No sooner was I saying how one sub genre of black metal, ie: symphonic, was making a huge comeback in various countries along comes this. Well what was once old is new again, again. Case in point here is Avant-garde influenced black metal courtesy of Australia's ARKHETH. Now I'm sure there are those out there who will give this a listen and believe it's experimental, mindbogglingly and ground breaking. And you would be wrong. In fact the only ground breaking would be underneath you from the weight of your error.

You think saxophones are new to black metal? Japan's SIGH was using them back in the 1990s. How about some cyber Goth dance aesthetics?  Attila Csihar was playing around with that back in 2001 with Italy's ABORYM. Now as far as just plain Avant-garde exploration in black metal then look no further than Norway's ARCTURUS and ULVER. Now don't get me wrong I'm not trying to downplay this release or the one man behind it, Tyraenos (aka:Tyrone Kostitch). I'm just trying to set the stage correctly.

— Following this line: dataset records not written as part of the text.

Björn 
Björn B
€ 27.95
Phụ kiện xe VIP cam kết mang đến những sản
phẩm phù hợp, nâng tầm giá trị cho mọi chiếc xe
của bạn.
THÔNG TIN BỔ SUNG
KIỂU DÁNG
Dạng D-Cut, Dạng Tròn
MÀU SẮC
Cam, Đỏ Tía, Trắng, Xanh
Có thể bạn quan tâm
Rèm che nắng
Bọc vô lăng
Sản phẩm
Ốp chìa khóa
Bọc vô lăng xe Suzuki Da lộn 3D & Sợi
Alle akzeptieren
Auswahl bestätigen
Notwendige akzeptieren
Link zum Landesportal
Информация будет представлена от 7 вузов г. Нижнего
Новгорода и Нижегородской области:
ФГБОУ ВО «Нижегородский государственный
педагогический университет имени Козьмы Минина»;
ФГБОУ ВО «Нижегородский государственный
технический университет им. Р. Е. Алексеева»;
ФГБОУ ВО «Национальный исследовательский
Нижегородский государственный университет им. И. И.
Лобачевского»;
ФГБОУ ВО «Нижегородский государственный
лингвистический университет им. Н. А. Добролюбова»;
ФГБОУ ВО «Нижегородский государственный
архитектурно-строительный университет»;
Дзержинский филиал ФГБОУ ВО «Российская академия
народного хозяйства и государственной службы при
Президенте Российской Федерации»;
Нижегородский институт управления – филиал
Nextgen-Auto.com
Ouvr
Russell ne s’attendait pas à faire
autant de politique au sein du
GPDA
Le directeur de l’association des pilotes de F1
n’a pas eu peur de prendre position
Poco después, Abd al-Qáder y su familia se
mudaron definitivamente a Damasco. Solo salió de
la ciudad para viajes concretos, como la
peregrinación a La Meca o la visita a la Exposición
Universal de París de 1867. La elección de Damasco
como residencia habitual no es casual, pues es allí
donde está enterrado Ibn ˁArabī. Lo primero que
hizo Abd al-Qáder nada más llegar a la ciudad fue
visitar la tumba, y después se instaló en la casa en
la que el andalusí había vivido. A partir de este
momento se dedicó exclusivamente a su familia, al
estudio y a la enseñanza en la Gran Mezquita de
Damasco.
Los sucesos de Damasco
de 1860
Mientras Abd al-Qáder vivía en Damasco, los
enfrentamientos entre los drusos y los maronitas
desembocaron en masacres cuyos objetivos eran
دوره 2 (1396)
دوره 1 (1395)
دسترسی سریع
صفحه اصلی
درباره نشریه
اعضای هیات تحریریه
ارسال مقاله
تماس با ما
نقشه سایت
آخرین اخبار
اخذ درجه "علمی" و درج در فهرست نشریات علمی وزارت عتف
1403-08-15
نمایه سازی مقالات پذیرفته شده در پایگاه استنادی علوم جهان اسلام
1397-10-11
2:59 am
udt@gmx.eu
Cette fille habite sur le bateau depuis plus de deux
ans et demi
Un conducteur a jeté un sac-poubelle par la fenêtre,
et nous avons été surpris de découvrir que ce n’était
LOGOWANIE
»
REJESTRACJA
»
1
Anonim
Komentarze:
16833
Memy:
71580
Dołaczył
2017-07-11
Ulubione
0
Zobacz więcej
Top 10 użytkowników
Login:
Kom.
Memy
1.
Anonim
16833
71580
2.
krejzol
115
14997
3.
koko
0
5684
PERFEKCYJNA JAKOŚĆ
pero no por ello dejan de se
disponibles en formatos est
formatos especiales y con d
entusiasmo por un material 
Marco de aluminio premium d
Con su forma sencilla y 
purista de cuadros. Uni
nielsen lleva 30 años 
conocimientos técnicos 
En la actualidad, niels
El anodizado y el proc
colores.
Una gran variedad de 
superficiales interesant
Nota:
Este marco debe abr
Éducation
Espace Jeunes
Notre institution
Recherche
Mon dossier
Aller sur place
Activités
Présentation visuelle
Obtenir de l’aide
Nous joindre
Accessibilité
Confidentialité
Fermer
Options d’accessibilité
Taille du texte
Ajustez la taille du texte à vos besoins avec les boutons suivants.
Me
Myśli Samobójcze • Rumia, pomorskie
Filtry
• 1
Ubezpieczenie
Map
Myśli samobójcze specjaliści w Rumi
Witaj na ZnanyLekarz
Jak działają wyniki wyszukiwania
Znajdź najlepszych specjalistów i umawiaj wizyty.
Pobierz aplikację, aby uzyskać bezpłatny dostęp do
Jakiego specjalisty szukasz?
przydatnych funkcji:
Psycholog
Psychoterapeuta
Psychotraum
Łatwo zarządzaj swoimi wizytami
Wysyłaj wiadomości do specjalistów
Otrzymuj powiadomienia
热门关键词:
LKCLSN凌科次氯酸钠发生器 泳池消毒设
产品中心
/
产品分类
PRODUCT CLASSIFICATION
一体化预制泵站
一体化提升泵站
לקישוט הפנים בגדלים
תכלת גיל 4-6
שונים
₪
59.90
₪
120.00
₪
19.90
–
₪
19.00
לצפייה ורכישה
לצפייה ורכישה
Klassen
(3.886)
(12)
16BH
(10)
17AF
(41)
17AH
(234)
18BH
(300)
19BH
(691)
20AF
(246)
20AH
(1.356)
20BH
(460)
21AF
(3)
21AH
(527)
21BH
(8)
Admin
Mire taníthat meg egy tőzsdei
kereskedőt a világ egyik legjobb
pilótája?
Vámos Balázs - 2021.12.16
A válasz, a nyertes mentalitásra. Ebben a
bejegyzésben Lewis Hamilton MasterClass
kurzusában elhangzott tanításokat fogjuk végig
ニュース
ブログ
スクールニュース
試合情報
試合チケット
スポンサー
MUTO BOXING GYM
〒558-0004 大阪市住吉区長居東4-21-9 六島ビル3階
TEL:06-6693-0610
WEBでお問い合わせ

Speaking of which ARKHETH wasn't always a one man BM act. It started out as an actual band back in 2001. They released albums in 2003 and 2010. But in 2016 Tyraenos decided to take full control and now performs all instruments and sings. The saxophone playing is done by a guy named Glen Wholohan. On 12 Winter Moons Comes The Witches Brew Tyraenos is definitely pushing black metal in a new direction and that's two steps backwards to circa 1993 - 2003.

Musically this is blackened space rock that hints at PINK FLOYD which has become as trendy as beardo and newly tattooed hipsters. Add to that I think someone hanging out in a Goth basement club would be digging the dance groove being pushed on a cut or two. Need more excitement then there's the haunting and bizarre (as if he's high on some synthetic hallucinogenic drug) sax playing. Most likely he's probably had one too many cans of Fosters. But whatever the case this release is a weird creation.

Be that as it may as I've always made clear I have no problem with BM acts taking on outside musical influences into their cannon. But when it's free jazz meets wannabe 70's prog and psych with added touches of Goth and black metal. Well I'm sure someone in Brooklyn is digging this as well as the metal media that typically hates black metal.